Glitch oder Realität? Entscheide dich falsch und du bist verloren
Unangenehm, unangenehm, unangenehm. Besser lässt sich „Exit 8″ in einem Wort kaum zusammenfassen. Der Film beginnt wie ein echtes Videospiel: Wir folgen dem namenlosen Hauptcharakter auf seiner Fahrt mit der U-Bahn, sehen durch seine Augen, wie er davor zurückschreckt, sich für Schwächere einzusetzen, bevor er einen lebensverändernden Anruf seiner Ex-Freundin erhält. Der junge Mann ist überfordert, bekommt kaum noch Luft, sucht hektisch nach seinem Asthma-Inhalator – und das Publikum spürt seine Panik hautnah mit. Das Husten, die Geräusche der Umgebung, Lautsprecherdurchsagen, die grellen Lichter, gefolgt von der plötzlichen Stille und dem Gefangensein in den sterilen, sich endlos wiederholenden Gängen: Regisseur Genki Kawamura fängt die Gefühle seines Protagonisten so intensiv ein, dass auch die Nerven der Zuschauer überstrapaziert werden. Fast so, als würde man selbst kaum noch Luft bekommen. Plötzlich werden selbst die kleinsten Geräusche im Kinosaal zur Belastung. Je öfter der Mann durch die immer gleichen Gänge irrt, desto orientierungsloser fühlt man sich selbst, versucht mit ihm zusammen nach Anomalien zu suchen und droht ebenso die Hoffnung zu verlieren.

Anfangs sind die Durchläufe simpel, es sind harmlose Veränderungen.
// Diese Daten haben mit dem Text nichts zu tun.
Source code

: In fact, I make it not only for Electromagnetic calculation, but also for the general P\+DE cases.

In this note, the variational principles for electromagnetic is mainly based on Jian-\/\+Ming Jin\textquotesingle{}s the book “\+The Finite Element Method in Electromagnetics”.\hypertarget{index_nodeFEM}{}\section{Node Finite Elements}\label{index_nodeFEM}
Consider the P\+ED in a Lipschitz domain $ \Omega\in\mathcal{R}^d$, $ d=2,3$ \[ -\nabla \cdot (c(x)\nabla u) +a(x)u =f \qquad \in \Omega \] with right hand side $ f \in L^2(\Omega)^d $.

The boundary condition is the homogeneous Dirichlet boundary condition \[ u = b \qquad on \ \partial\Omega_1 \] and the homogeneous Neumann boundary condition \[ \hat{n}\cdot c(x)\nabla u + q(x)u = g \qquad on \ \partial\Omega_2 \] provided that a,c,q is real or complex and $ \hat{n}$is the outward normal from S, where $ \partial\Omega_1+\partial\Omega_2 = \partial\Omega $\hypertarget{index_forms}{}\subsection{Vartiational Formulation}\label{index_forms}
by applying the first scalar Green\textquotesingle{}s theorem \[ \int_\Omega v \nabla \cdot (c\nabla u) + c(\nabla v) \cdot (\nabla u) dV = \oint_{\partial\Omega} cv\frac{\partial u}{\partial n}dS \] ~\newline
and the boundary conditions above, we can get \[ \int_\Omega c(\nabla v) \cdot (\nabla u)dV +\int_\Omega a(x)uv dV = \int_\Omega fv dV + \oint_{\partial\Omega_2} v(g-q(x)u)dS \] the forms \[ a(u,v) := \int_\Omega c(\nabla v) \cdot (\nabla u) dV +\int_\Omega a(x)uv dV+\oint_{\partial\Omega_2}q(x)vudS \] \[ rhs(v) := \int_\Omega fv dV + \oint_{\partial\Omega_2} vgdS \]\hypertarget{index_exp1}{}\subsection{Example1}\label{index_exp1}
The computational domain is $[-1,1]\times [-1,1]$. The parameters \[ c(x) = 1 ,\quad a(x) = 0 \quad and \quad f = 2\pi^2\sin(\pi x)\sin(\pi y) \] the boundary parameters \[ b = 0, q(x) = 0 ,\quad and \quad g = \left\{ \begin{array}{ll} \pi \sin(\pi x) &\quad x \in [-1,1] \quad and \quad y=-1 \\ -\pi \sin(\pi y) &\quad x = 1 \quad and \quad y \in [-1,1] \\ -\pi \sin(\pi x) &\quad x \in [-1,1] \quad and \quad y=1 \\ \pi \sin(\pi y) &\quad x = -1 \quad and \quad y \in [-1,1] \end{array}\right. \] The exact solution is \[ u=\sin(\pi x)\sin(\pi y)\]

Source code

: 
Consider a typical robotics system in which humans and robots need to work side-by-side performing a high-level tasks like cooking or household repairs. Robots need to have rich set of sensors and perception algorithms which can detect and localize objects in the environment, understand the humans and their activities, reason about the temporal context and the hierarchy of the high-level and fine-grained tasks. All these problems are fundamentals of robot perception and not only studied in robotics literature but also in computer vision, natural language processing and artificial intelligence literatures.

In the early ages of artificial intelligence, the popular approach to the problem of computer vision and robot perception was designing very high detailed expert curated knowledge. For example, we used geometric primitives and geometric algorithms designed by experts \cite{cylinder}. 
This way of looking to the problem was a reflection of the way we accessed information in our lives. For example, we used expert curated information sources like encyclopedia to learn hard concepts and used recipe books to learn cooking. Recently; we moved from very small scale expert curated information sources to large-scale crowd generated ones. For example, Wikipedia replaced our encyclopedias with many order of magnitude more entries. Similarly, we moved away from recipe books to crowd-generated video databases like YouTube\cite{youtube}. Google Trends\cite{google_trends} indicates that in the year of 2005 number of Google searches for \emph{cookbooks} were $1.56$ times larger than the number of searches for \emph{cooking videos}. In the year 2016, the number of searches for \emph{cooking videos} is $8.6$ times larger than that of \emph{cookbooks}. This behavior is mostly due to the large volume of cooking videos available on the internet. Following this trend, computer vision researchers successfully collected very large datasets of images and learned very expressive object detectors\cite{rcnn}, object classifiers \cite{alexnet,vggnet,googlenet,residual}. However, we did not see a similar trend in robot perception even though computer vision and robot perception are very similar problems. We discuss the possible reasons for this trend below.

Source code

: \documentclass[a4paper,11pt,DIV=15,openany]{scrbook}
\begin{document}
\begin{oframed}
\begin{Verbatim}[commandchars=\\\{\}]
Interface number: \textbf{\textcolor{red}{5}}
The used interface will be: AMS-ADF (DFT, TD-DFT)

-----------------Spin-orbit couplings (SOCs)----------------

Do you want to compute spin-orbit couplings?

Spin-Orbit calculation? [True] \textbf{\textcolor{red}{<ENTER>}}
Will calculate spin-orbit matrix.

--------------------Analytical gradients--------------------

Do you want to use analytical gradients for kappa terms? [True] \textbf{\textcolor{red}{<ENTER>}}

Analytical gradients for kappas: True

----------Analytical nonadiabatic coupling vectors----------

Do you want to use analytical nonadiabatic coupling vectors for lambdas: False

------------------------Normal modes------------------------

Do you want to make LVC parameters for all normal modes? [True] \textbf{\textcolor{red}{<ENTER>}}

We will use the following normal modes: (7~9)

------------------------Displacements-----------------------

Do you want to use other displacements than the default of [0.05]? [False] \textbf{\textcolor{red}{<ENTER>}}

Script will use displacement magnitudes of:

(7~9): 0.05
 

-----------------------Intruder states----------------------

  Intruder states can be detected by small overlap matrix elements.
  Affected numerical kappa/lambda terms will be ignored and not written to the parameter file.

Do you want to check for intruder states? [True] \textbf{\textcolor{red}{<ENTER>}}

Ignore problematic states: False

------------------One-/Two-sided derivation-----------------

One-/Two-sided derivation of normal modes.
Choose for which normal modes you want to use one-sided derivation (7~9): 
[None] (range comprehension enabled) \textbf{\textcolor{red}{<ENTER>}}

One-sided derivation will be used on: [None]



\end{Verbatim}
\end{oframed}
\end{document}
Doch irgendwann ist es gar nicht mehr so leicht zu unterscheiden, was eine Anomalie ist und was real. Kleinigkeiten werden zum Verhängnis. Gleichzeitig steigert Kawamura nach und nach den Horroraspekt. Der Hauptcharakter sieht sich konfrontiert mit einem gruselig lächelnden Mann, dröhnendem Babygeschrei und gar mutierten Ratten. Der Horror ist schlicht gehalten, aber durchaus effektiv. Auch ohne das Spiel gespielt zu haben, gelingt es Kawamura, dessen minimalistische Struktur filmisch überzeugend einzufangen. Natürlich bleibt dabei nicht viel anderes übrig, als eine zusätzliche Storyline einzuflechten, um die Laufzeit zu füllen. Hier wirft Kawamura fast schon philosophische Fragen auf, vergleicht das Spiel mit dem Alltagstrott, in dem sich viele von uns wiederfinden, macht Anspielungen auf die Hölle und thematisiert Schuldgefühle. Das wirkt jedoch stellenweise dann doch zu aufgesetzt, um der ansonsten simplen Handlung wirklich mehr Tiefe zu verleihen.

Fazit
„Exit 8″ ist ein klaustrophobischer Albtraum, der mit minimalistischen Mitteln maximale Anspannung erzeugt. Kawamura lässt sein Publikum das Gefangensein hautnah miterleben und steigert die Beklemmung Schritt für Schritt. Auch wenn die philosophischen Überbauten etwas bemüht wirken, bleibt am Ende ein atmosphärisch dichter Horrortrip.